Ballacks Nationalknöchel oder: The Message is the Medium

Ich oute mich mal als einer dieser langweiligen Typen, die alle paar Monate ein Fußballspiel gucken und die Bundesliga sonst nicht großartig verfolgen. Ich bin einer von denen, die im Zweijahresrhythmus bei WM und EM werwolfähnlich zum Fan mutieren und den Rest der Zeit pro forma St. Pauli gut finden, wofür ich immerhin die Entschuldigung vorbringen kann, bis vor kurzem noch in Hamburg gelebt zu haben. Vor diesem Hintergrund geht es um Ballack und die mediale Relevanz seines vorderen Syndesmosebandes des rechten oberen Sprunggelenks.
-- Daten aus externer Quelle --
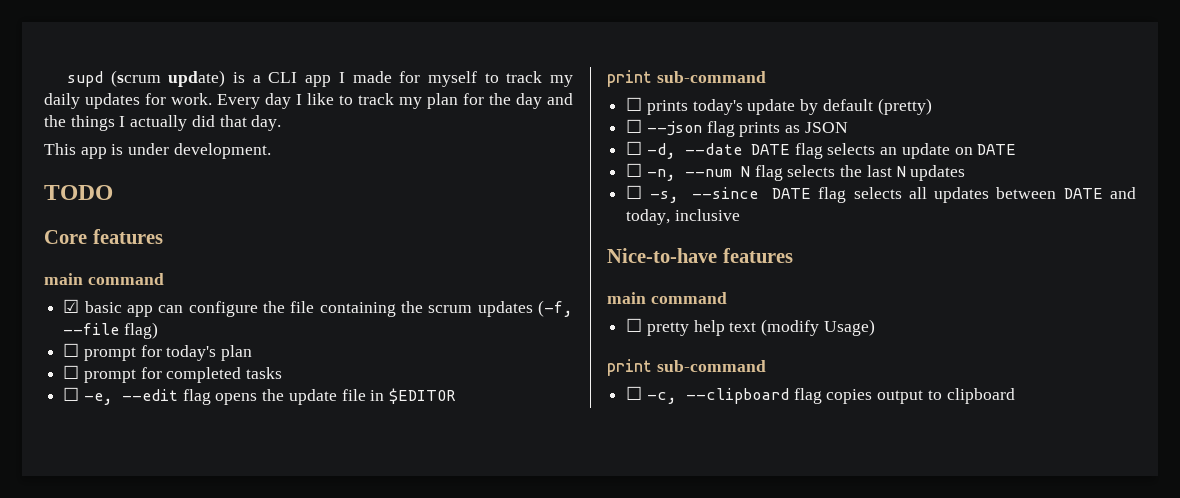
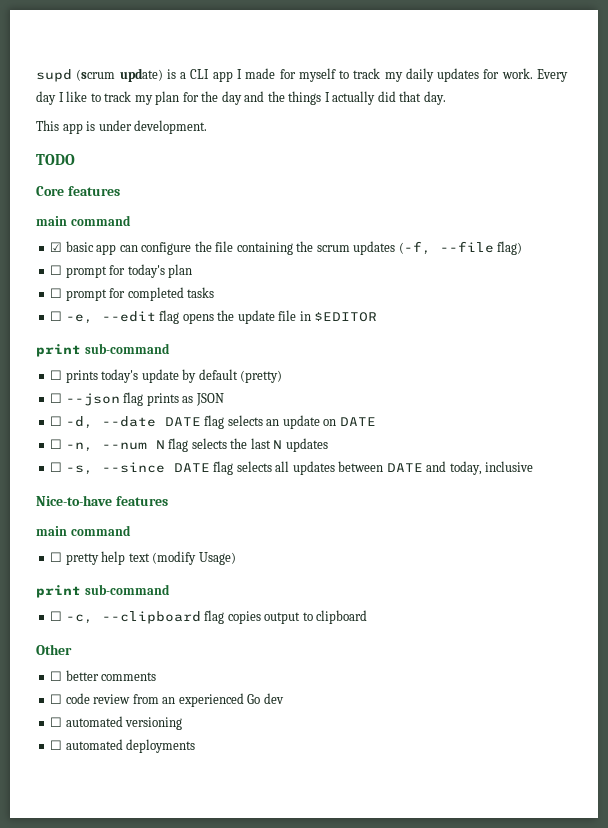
(1015, 396) none -> [36,644,72,655] [50,670,157,681] [50,693,284,707] [50,716,183,730] [50,739,196,753] // Other // ☐ better comments // ☐ code review from an experienced Go dev // ☐ automated versioning // ☐ automated deployments

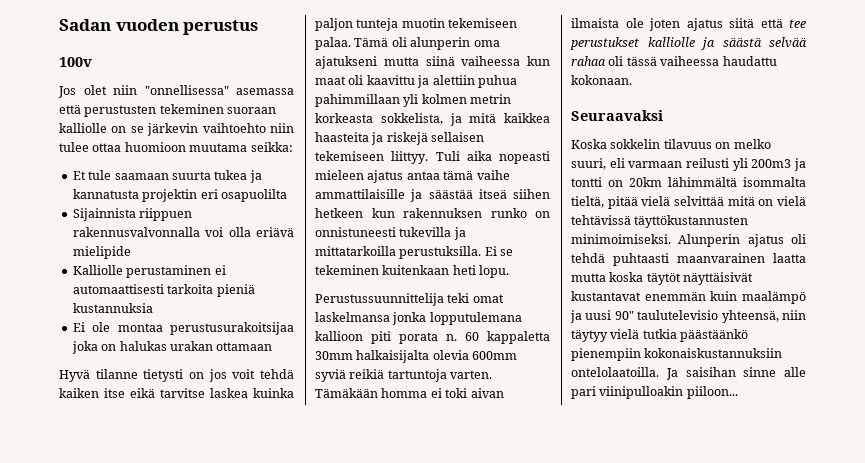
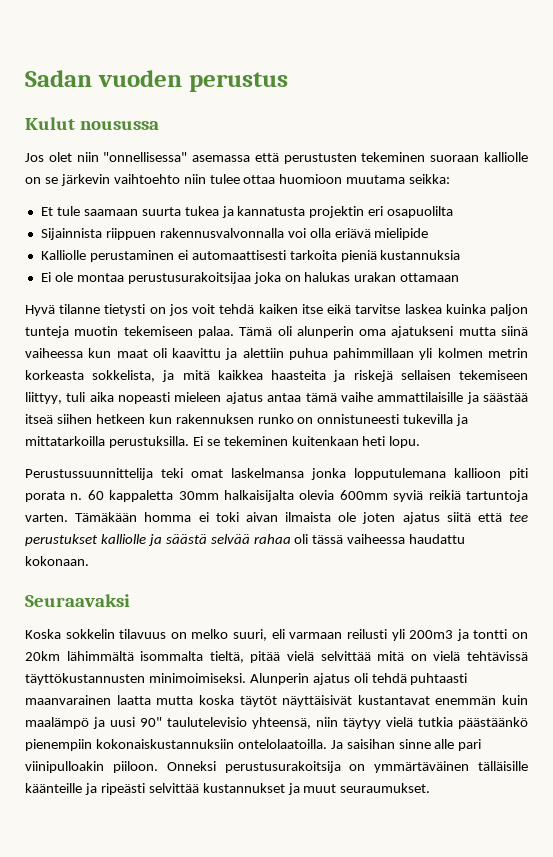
[59,57,92,67] 100v -> [25,117,159,130] Kulut nousussa
[391,151,460,164] liittyy. Tuli -> [25,392,86,404] liittyy, tuli
[686,386,738,399] piiloon... -> [112,761,528,773] [25,783,431,795] piiloon. Onneksi perustusurakoitsija on ymmärtäväinen tälläisille käänteille ja ripeästi selvittää kustannukset ja muut seuraumukset.

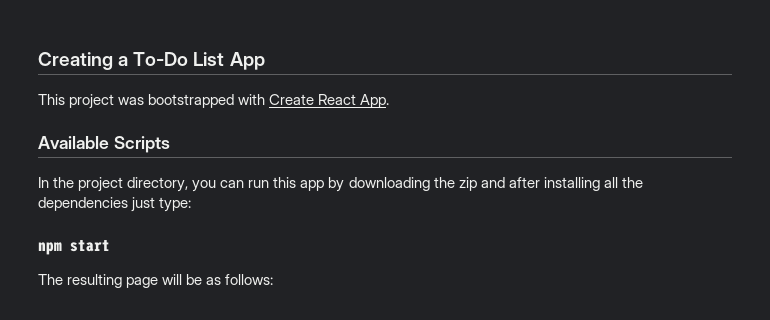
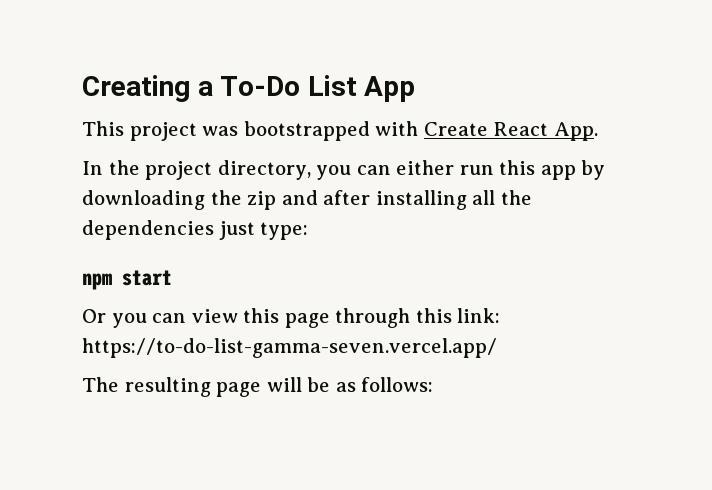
[38,136,170,153] // Available Scripts -> (598, 131) none
(245, 184) none -> [396,160,455,175] either
(110, 246) none -> [82,308,501,328] [82,338,497,358] // Or you can view this page through this link: https://to-do-list-gamma-seven.vercel.app/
Also Ballack spielt nicht mit in Südafrika und die eine Hälfte des Landes sieht deshalb schon den Weltungergang nahen, während sich die andere Hälfte ernsthaft Sorgen um den Geisteszustand der ersten Hälfte sowie unserer Medien macht. In der Tat: Griechenland-Krise und Euro-Hysterie, Staatsschulden und durch Streiks lahm gelegte Krankenhäuser, Ölpest im Golf von Mexiko und Krieg in Afghanistan – aber ARD und ZDF unterbrechen beide ihr Programm für Ballacks Nationalknöchel. Besonders schön ließ sich der Unmut darüber gestern auf Twitter beobachten (hier nur ein Beispiel von sehr vielen):

Wieviel besser als Fernsehen und Zeitung funktionieren da meine selbst gewählten Filter. Mein Newsreader – zunächst weitestgehend frei vom Thema – erfreute mich heute mit der Meldung, dass die Ballack-Sondersendungen bei ARD und ZDF miese Einschaltquoten hatten, was ich gerade viel interessanter finde als Löws Notfallpläne. Offenbar haben die Leute doch noch andere Sorgen, als Medienmacher ihnen unterstellen. Auch in meiner (natürlich ganz auf mich zugeschnittenen) Twitter-Timeline war das Thema eher eine Randerscheinung: Tatsächlich habe ich gestern vom Ballack-Aus erst indirekt durch einen Witz erfahren.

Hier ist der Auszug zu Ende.